With Clinton initially in the running, many people had to change their vote after the candidates were narrowed down to Obama and McCain; and after the extensive debates that have occurred throughout the past few months, many people’s minds were ultimately changed after viewing the two candidates’ behaviors.

“Based on experience, I don’t trust Obama to protect our country,” said Toni Ann Arrigo, a junior at Marist College. “If Hillary was still running I would vote for her because I would like to see Bill Clinton’s views back in the White House. Now that she is no longer a candidate, I’m voting for McCain, but I like Biden a lot more than Palin, so it was pretty hard to change my vote after Clinton no longer was an option.”

USA Today and The Wall Street Journal both lead with new weekend polls that continue to show Obama with a definite lead. Considering this has been the longest presidential race in history, our country has been altering its view on the candidates since the beginning of the race. Even though the polls show Obama in the lead, there is still a possibility for surprise.

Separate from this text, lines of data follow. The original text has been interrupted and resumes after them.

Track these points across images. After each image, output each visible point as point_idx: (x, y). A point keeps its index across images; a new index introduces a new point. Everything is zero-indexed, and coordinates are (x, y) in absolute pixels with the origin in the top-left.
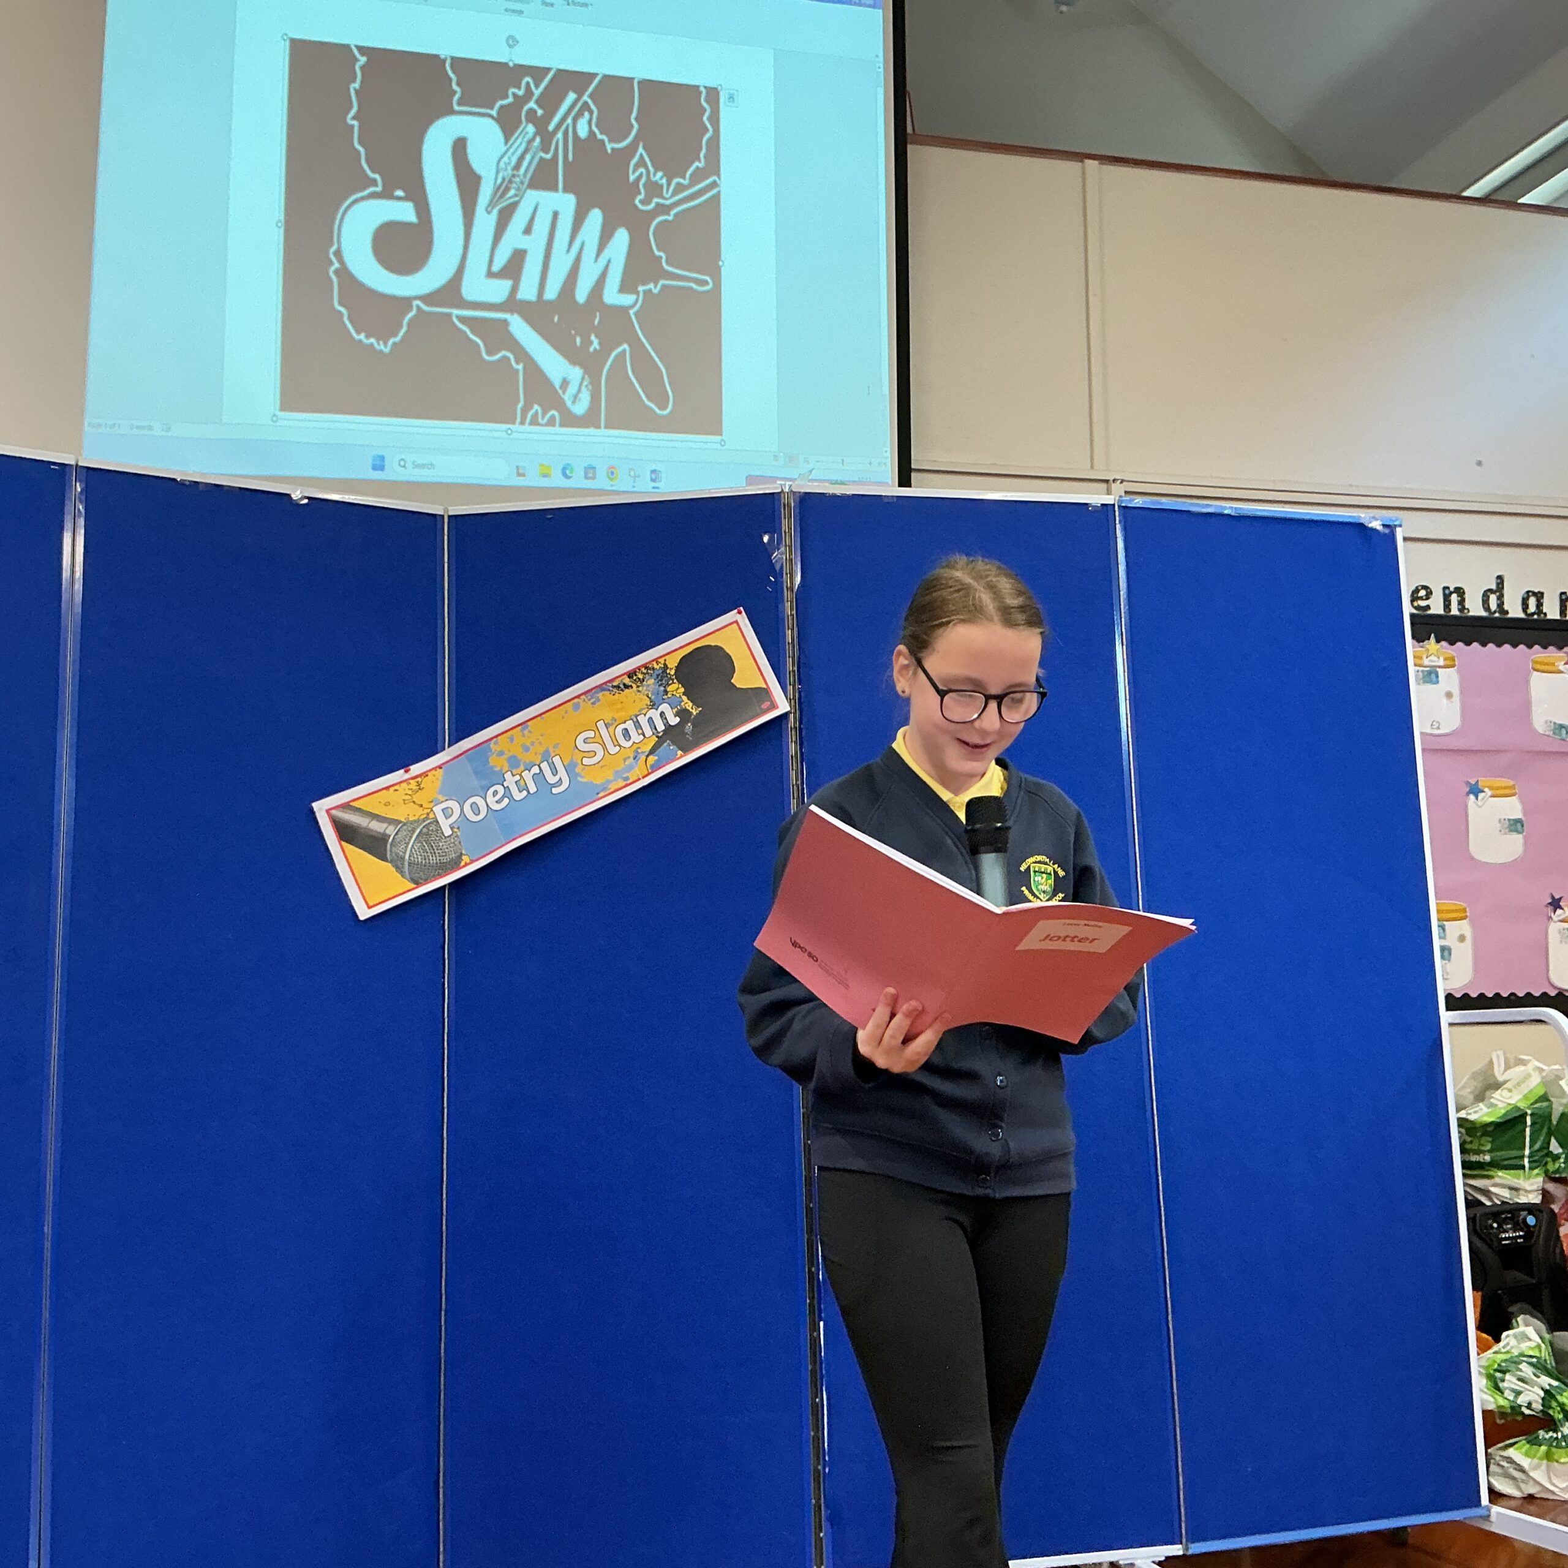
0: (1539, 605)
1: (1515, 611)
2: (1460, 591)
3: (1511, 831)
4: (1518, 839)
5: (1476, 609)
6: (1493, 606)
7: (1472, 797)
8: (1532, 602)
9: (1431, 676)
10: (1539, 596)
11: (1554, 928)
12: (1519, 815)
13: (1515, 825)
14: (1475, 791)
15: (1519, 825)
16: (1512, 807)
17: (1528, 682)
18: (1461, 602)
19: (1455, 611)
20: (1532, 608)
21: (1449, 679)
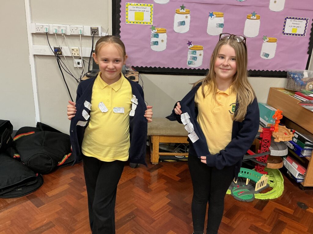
3: (219, 27)
4: (221, 29)
7: (210, 17)
12: (223, 23)
13: (221, 25)
14: (211, 15)
15: (222, 26)
16: (221, 20)
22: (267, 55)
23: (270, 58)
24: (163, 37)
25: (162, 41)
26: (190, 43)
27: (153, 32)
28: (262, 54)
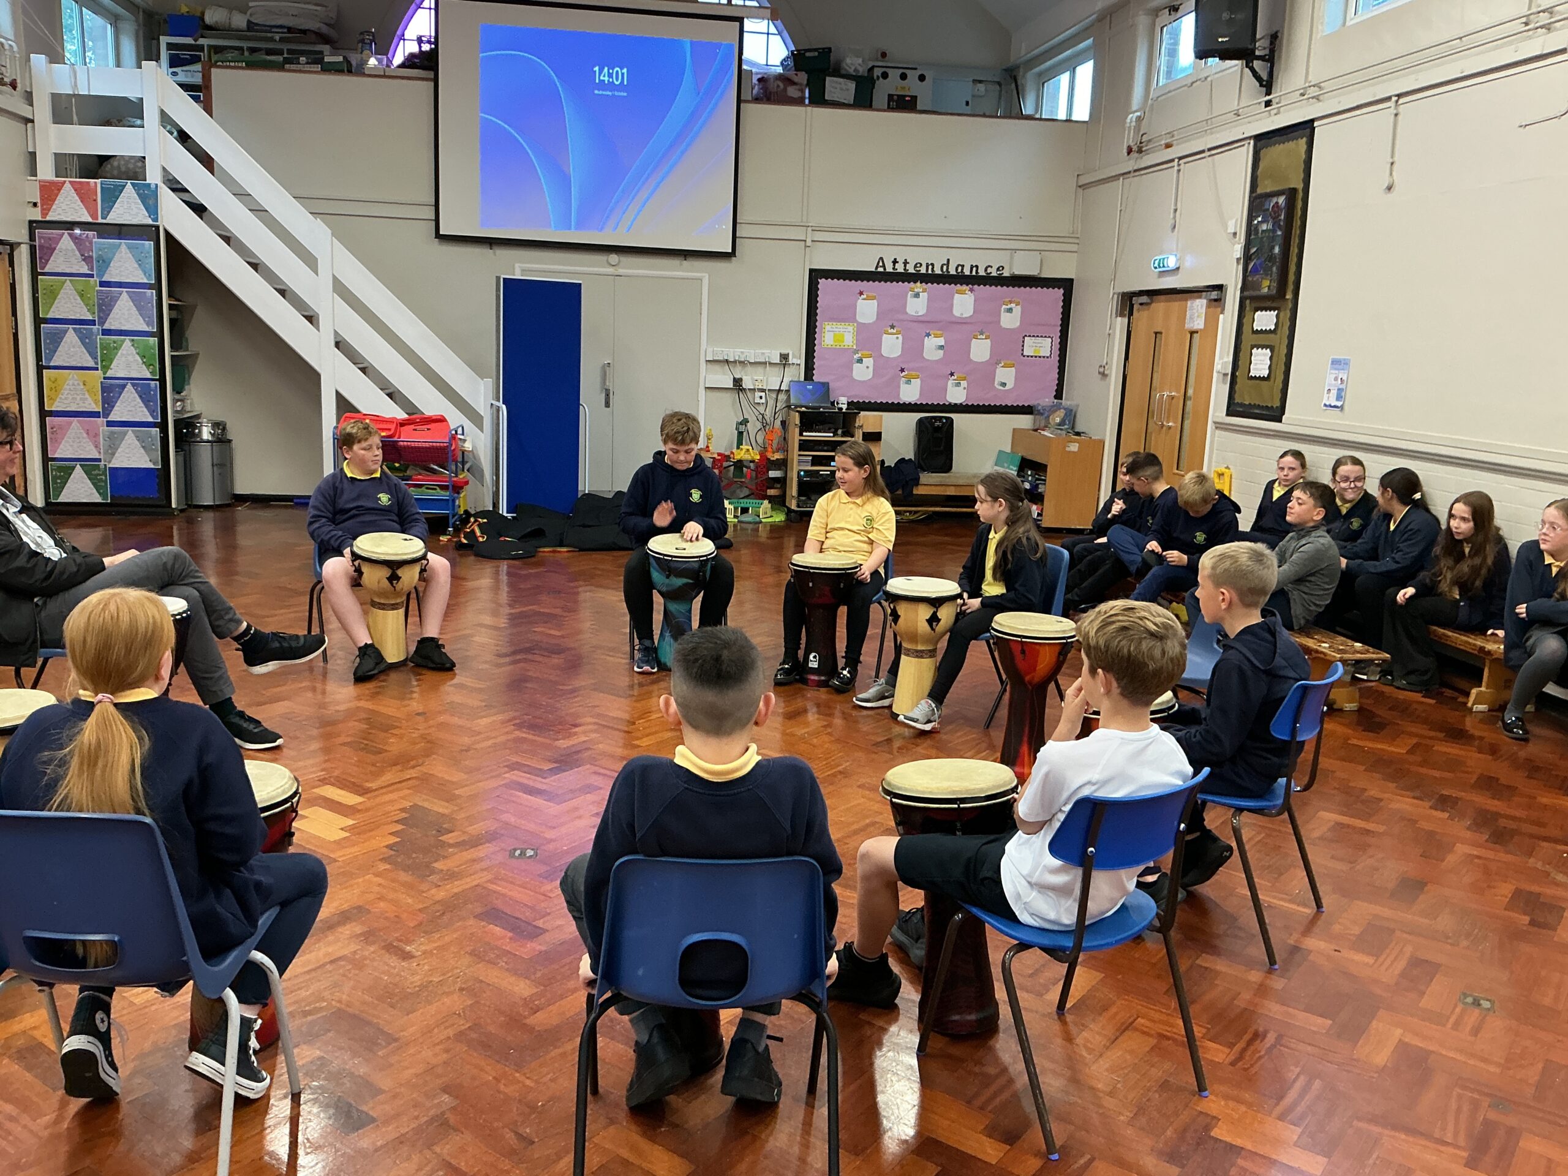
0: (962, 269)
1: (953, 272)
2: (933, 265)
3: (939, 349)
4: (941, 352)
5: (938, 271)
6: (945, 269)
7: (927, 337)
8: (960, 268)
9: (917, 295)
10: (963, 266)
11: (951, 383)
12: (943, 344)
13: (941, 347)
14: (928, 335)
16: (941, 341)
17: (953, 298)
18: (933, 269)
19: (930, 272)
20: (959, 270)
21: (924, 296)
22: (1004, 385)
23: (1007, 388)
24: (869, 362)
25: (868, 367)
26: (902, 370)
27: (856, 356)
28: (996, 383)
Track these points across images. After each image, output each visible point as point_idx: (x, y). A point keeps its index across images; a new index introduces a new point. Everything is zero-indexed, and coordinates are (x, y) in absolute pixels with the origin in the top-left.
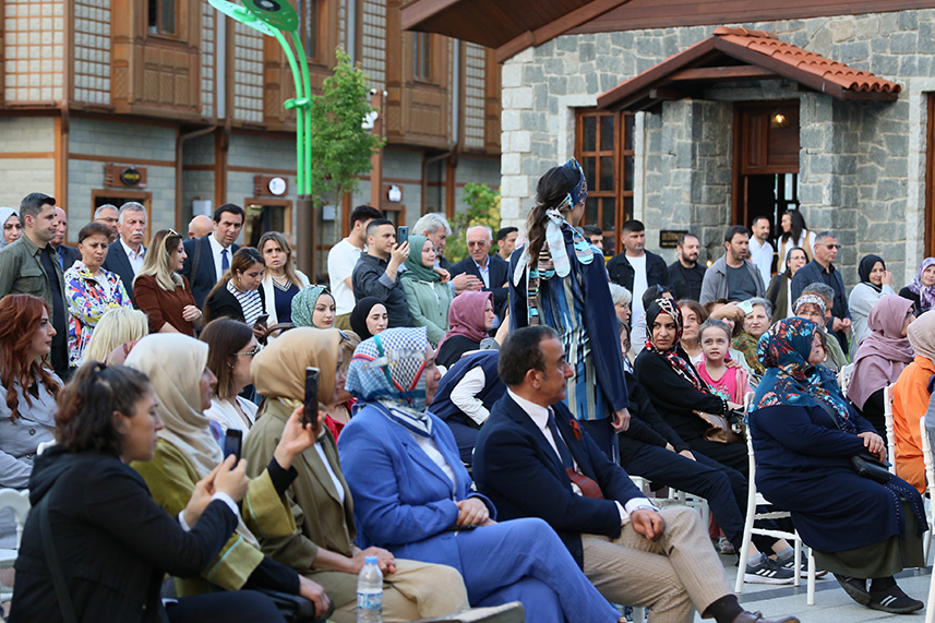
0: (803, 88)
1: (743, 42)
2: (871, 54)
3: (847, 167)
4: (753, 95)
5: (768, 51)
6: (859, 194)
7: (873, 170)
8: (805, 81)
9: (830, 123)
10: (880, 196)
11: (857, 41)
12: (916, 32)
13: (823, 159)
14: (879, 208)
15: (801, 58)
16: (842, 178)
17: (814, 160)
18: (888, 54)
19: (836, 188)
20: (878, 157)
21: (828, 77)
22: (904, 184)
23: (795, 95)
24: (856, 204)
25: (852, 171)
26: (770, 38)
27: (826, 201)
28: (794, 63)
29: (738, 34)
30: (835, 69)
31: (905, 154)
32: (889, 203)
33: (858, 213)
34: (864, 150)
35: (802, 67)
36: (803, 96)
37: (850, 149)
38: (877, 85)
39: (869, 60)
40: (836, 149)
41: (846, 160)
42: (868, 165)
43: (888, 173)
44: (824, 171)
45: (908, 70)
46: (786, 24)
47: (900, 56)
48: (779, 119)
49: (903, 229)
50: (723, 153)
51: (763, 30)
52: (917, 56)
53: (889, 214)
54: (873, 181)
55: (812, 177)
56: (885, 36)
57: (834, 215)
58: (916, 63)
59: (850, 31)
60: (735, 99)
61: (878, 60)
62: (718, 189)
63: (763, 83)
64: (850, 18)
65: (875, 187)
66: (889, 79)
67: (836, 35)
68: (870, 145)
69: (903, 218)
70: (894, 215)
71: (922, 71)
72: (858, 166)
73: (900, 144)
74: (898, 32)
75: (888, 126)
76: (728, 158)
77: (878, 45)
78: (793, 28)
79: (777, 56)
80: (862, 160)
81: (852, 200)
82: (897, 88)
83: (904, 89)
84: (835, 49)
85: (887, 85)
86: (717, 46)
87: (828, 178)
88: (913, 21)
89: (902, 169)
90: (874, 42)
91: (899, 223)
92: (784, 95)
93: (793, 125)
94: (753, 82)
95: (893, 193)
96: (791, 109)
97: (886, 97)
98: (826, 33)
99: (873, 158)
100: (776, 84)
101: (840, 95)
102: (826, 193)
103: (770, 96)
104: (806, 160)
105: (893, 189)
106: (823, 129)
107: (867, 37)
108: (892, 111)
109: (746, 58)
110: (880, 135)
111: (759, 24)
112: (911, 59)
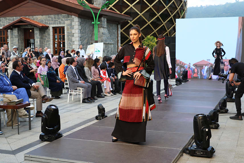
0: (35, 26)
1: (25, 19)
2: (44, 21)
4: (27, 27)
5: (29, 21)
7: (45, 38)
8: (35, 25)
9: (39, 31)
10: (46, 42)
12: (51, 18)
14: (46, 44)
15: (34, 22)
16: (41, 40)
17: (37, 37)
18: (47, 21)
19: (40, 41)
20: (46, 36)
21: (38, 25)
22: (50, 40)
23: (33, 27)
24: (43, 43)
25: (42, 39)
26: (29, 19)
27: (39, 43)
29: (24, 18)
30: (39, 23)
31: (50, 36)
32: (48, 43)
33: (43, 45)
34: (44, 35)
35: (34, 23)
36: (35, 28)
37: (42, 35)
38: (45, 26)
39: (44, 22)
40: (40, 35)
41: (41, 37)
43: (47, 39)
44: (38, 38)
45: (50, 24)
46: (31, 17)
48: (31, 31)
49: (50, 47)
50: (22, 36)
52: (51, 22)
53: (48, 45)
54: (45, 40)
55: (37, 39)
56: (46, 19)
57: (40, 45)
58: (51, 23)
59: (41, 18)
60: (24, 28)
61: (45, 22)
62: (22, 41)
63: (28, 25)
64: (41, 16)
65: (46, 41)
66: (47, 25)
67: (39, 18)
69: (50, 45)
70: (49, 45)
71: (52, 24)
72: (43, 38)
73: (49, 35)
74: (48, 18)
76: (23, 37)
77: (45, 20)
78: (32, 17)
79: (30, 21)
80: (44, 37)
82: (48, 26)
83: (49, 26)
84: (39, 20)
86: (21, 20)
87: (39, 40)
88: (50, 17)
89: (49, 38)
91: (49, 46)
92: (31, 27)
93: (33, 32)
94: (27, 25)
95: (48, 42)
96: (33, 30)
97: (47, 28)
98: (37, 18)
99: (45, 37)
100: (30, 26)
101: (40, 27)
103: (29, 27)
104: (35, 37)
107: (43, 19)
108: (48, 30)
109: (26, 22)
110: (46, 33)
111: (27, 17)
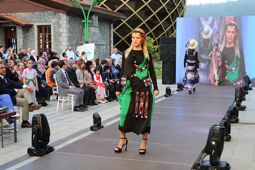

The Washington Post leads by explaining that both Obama and McCain have continued to spit out attacks towards each other this Sunday, and the Los Angeles Times leads by explaining that the candidates’ last effort to try to convince undecided voters is by “sticking to the basics,” preaching their usual opposing views. This depicts a change from the usual behavior of the candidates’ this close to Election Day. Instead of turning positive, they are doing everything they can to ensure last minute votes.

“I’m not voting because I didn’t get a chance to send in an absentee ballot, but if I were to vote I don’t think I could make up my mind completely on who I want to win,” said Stephani Masi, a junior at Marist College. “If I had to choose it would be Obama, but many of my opinions agree with McCain’s views; I can’t help but be unsure about such a big and significant decision.”